How Polls Trick People Into Saying Dumb Things, Like Judge Judy Being On The Supreme Court

Rigged questions and exaggerated results sometimes look convincing.
CBS Photo Archive via Getty Images

Do you think Judge Judy is a member of the Supreme Court? Yes? Maybe?

Doesn't matter. Anything less than "absolutely not" shows you've been failed by higher education, and our country is therefore in a state of peril. Oh, and you probably don't understand the First Amendment, either.

"There is a crisis in American civic education," reads an alarmist press release for a study published by the right-leaning nonprofit American Council of Trustees and Alumni this month.

The Judge Judy question comes from the "Constitutional Survey" conducted by the group in August to test college grads and the general population on basic constitutional and civic knowledge.

"If 'Judith Sheindlin' is a name that could be confused with one of the justices, something's gone badly off," the group's vice president of policy, Michael Poliakoff, told HuffPost. Indeed, that's the part that many major publications focused on in reports about the poll.

But before we decry the state of the American higher education system, let's take a look at the actual question:

A screenshot of the question in the online survey.
A screenshot of the question in the online survey.
ACTA / A Crisis in Civic Education / Screenshot

The majority of college grads, 61.6 percent, correctly chose Elena Kagan. The second-most selected option was Lawrence Warren Pierce, a former federal judge with a name that's relatively unknown to the general public.

Almost as unknown is "Judith Sheindlin," the real name of "Judge Judy." While the hugely popular, nationally syndicated TV judge's moniker has become somewhat of a household name, "Judith Sheindlin" is just another vaguely familiar name on a list.

Studies like this show how pollsters can focus on relatively peripheral results to inflate their findings and call attention to their studies.
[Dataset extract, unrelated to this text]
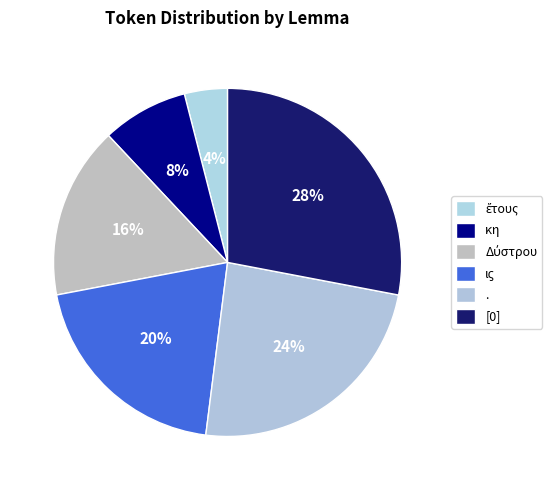

What percentage do ἔτους and Δύστρου together represent?

20.0%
Last month, another organization's survey showed Americans were divided over whether they wanted to bomb Agrabah, the fictional home of Aladdin. Most people said they weren't sure, but the fact that anyone fell for the trick was the widely reported "troubling" outcome.

The American Council of Trustees and Alumni uses the results of its Judge Judy poll to argue that the "culture of civic ignorance fuels student efforts to quash First Amendment rights and expunge historic figures from campus."

Some universities have been in turmoil over their handling of complaints of racism. Racial slurs and threats have become so prevalent that some students have publicly said they're uneasy about bigoted language being protected by the First Amendment.

"We did draw the connection between the basic gaps in people's knowledge about the Constitution and specifically about what we're seeing on college campuses," Poliakoff said.

But is 9.6 percent of people selecting the wrong answer to a multiple choice question about a different part of the Constitution really an indicator of campus "civic ignorance" that's leading to student calls for curbs on the First Amendment?

In short, no. That's a serious stretch. A few people messed up a poll question. Big whoop. A wrong answer happens to belong to a TV judge, but no one seemed to care that more people wrongly opted for a real judge.

This doesn't prove students are calling for increased safety on campus because they're "out of touch" with American history, or are incapable of understanding the First Amendment.

The American Council of Trustees and Alumni's goal of empowering young people with comprehensive historical knowledge and holding universities accountable for providing this education is noble.

But hyping a relatively irrelevant answer to a trick poll question doesn't prove the group's argument. It proves how easily polls can be twisted.